== Your tasks ==
**A.** In the tips on coping with Con Edison, swap "Muzak" for "elevator music" and write out the part that opens with the words containing "(1) 800 numbers" and closes with "dinner dries out.".
**B.** Name every contact route that tip (2) of the Con Edison coping tips says you may have already tried.

== Passage for review ==
⁂

Thursday, April 6, 2017

How To Cope With Con Edison When You're Only In New York Two Weeks Per Year: Ten Tips

(1) 800 numbers cost a fortune if you're dialing from outside the continental United States. Sometimes you can just replace the 800 area code with a 212 code and reach the same representative.

(2) If you've tried the 800, the 212, the 888, the website form, and all of them keep clicking off on you--and if you're on hold to the tune of over 19 cents per minute, listening to the worst Muzak you've ever heard, for thirty minutes, hang up.

(3) Next option: call much earlier in the day--if you're in Germany, call at noon, German time, which is usually six a.m. New York time, and you'll get a representative. Don't call during regular American business hours--you'll get the wait. The gruesome, soul-destroying wait as the kids scream downstairs and the dinner dries out.

(4) If you find your blood pressure too high after dealing with the@#$%^&*(O)P!! representative, never cuss him or her out (i.e. when you've told them the Con Ed website just clicks off on you and they say, "Ma'am, you can get to it through Google or Bing"--yes, the woman really did say that.) Just thank the representative and hang up.

(5) Go to Get Human https://de.gethuman.com/
They do have Con Ed numbers. For a nominal fee--$30, last time I looked--they will call Con Ed for you and "resolve the issue."

⁂

== Excerpted records ==

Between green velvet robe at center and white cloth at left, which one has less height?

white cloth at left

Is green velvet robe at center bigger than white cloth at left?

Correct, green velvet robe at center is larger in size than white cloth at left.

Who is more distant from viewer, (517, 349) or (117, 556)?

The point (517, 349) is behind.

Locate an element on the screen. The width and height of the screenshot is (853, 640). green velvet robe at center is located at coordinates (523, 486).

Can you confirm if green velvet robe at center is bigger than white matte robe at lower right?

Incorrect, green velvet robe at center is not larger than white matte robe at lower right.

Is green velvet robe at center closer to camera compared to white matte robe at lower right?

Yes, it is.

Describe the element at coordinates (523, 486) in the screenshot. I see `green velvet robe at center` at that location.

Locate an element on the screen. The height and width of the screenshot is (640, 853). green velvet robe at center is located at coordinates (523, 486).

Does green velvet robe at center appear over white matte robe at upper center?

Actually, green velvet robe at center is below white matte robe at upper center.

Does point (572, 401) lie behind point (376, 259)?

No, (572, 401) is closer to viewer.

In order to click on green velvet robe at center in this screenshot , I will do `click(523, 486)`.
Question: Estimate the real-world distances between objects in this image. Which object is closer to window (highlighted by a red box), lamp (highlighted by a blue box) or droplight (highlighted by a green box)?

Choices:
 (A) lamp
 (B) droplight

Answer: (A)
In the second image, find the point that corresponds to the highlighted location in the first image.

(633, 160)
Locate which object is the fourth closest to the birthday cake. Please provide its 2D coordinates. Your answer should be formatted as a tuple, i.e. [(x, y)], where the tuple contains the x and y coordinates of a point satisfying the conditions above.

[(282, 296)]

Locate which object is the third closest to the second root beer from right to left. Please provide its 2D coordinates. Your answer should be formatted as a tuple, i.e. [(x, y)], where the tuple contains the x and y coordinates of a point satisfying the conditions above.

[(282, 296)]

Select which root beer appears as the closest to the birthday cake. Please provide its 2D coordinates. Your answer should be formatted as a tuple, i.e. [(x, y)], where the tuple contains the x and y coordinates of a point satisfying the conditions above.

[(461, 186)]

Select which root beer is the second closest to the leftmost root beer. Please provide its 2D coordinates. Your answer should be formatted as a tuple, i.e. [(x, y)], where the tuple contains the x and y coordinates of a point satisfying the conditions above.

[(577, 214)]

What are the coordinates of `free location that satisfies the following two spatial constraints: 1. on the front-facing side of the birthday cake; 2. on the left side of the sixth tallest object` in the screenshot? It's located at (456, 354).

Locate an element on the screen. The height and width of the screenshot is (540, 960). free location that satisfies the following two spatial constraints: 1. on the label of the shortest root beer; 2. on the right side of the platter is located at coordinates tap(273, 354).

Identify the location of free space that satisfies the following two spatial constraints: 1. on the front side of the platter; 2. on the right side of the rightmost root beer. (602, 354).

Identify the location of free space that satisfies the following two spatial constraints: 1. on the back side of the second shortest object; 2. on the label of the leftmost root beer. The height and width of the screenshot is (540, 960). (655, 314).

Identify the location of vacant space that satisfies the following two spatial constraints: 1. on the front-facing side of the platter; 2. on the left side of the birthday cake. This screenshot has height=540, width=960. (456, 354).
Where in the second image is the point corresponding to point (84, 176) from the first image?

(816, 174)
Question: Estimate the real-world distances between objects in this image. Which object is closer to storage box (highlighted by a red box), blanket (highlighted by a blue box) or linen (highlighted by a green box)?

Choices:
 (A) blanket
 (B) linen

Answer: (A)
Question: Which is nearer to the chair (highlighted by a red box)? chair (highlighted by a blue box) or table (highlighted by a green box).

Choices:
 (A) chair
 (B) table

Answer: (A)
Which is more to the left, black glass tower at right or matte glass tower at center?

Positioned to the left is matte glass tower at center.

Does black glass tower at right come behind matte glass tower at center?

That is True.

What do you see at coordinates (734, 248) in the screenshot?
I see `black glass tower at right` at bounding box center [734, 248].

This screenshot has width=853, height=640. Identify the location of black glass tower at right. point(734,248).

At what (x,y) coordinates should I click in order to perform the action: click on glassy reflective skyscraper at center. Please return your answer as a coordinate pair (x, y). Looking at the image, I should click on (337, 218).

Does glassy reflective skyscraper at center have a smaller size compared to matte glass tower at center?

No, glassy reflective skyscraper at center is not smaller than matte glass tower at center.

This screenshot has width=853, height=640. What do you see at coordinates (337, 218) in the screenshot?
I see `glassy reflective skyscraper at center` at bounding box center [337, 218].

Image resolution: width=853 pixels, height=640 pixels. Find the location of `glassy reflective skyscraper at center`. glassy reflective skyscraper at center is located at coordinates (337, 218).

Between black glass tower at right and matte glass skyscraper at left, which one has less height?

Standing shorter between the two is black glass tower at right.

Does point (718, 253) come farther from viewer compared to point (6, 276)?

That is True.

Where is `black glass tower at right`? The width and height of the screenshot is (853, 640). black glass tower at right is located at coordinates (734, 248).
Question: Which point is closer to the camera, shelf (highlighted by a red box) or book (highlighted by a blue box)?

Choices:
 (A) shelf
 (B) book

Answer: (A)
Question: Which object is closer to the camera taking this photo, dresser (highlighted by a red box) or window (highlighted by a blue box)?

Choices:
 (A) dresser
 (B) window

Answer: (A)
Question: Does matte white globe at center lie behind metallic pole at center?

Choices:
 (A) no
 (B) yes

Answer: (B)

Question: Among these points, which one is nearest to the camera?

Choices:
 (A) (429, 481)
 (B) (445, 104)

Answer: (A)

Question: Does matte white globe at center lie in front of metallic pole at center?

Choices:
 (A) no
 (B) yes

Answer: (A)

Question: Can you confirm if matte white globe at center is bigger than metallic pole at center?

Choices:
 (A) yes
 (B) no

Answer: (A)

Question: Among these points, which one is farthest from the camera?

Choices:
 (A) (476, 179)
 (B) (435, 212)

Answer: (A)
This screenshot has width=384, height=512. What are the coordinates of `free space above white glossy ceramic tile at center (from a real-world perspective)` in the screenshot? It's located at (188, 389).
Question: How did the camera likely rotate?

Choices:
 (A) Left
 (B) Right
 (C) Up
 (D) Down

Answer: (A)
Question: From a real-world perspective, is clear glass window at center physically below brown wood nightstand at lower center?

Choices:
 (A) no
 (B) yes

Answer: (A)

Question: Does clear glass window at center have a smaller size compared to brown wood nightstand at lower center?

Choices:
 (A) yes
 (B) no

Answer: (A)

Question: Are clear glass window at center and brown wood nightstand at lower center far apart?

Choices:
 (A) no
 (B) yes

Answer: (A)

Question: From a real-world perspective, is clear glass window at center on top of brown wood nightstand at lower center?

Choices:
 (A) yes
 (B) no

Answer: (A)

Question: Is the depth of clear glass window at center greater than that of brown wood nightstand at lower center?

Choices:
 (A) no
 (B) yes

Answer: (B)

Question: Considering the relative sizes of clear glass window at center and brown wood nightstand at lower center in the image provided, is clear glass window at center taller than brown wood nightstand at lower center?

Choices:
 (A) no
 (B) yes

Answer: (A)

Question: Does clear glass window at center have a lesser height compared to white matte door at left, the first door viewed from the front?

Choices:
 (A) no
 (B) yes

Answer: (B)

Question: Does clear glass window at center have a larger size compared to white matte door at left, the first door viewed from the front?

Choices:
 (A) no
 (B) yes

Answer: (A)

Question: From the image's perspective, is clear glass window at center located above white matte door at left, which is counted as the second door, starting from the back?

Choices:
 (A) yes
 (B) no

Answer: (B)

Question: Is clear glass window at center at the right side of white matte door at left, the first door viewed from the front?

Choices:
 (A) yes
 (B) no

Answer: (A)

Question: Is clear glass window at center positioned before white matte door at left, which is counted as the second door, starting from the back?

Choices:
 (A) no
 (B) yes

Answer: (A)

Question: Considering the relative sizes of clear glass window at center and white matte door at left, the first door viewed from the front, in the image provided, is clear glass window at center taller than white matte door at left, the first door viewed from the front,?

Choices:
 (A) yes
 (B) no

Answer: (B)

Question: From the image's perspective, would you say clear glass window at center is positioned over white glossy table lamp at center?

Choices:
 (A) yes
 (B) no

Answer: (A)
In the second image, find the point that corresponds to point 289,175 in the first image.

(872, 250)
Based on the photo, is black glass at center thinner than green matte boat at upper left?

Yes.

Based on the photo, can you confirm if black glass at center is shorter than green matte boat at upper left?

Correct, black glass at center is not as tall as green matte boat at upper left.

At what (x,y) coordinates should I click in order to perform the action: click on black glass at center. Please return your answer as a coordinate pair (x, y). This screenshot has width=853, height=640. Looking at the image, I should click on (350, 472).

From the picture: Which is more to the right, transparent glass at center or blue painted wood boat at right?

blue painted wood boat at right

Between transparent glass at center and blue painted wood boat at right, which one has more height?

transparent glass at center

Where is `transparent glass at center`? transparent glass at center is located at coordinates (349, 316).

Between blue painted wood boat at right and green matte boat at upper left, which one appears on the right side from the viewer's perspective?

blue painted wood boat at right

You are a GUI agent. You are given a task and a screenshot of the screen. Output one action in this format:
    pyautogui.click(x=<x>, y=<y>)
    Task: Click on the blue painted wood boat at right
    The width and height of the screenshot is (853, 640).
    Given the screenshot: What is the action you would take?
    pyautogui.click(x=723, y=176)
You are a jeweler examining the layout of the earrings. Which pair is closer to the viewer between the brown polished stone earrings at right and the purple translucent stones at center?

⁂

== Exercise solutions ==
**A.**
(1) 800 numbers cost a fortune if you're dialing from outside the continental United States. Sometimes you can just replace the 800 area code with a 212 code and reach the same representative.

(2) If you've tried the 800, the 212, the 888, the website form, and all of them keep clicking off on you--and if you're on hold to the tune of over 19 cents per minute, listening to the worst elevator music you've ever heard, for thirty minutes, hang up.

(3) Next option: call much earlier in the day--if you're in Germany, call at noon, German time, which is usually six a.m. New York time, and you'll get a representative. Don't call during regular American business hours--you'll get the wait. The gruesome, soul-destroying wait as the kids scream downstairs and the dinner dries out.

**B.**
- The 800 number
- The 212 number
- The 888 number
- The website form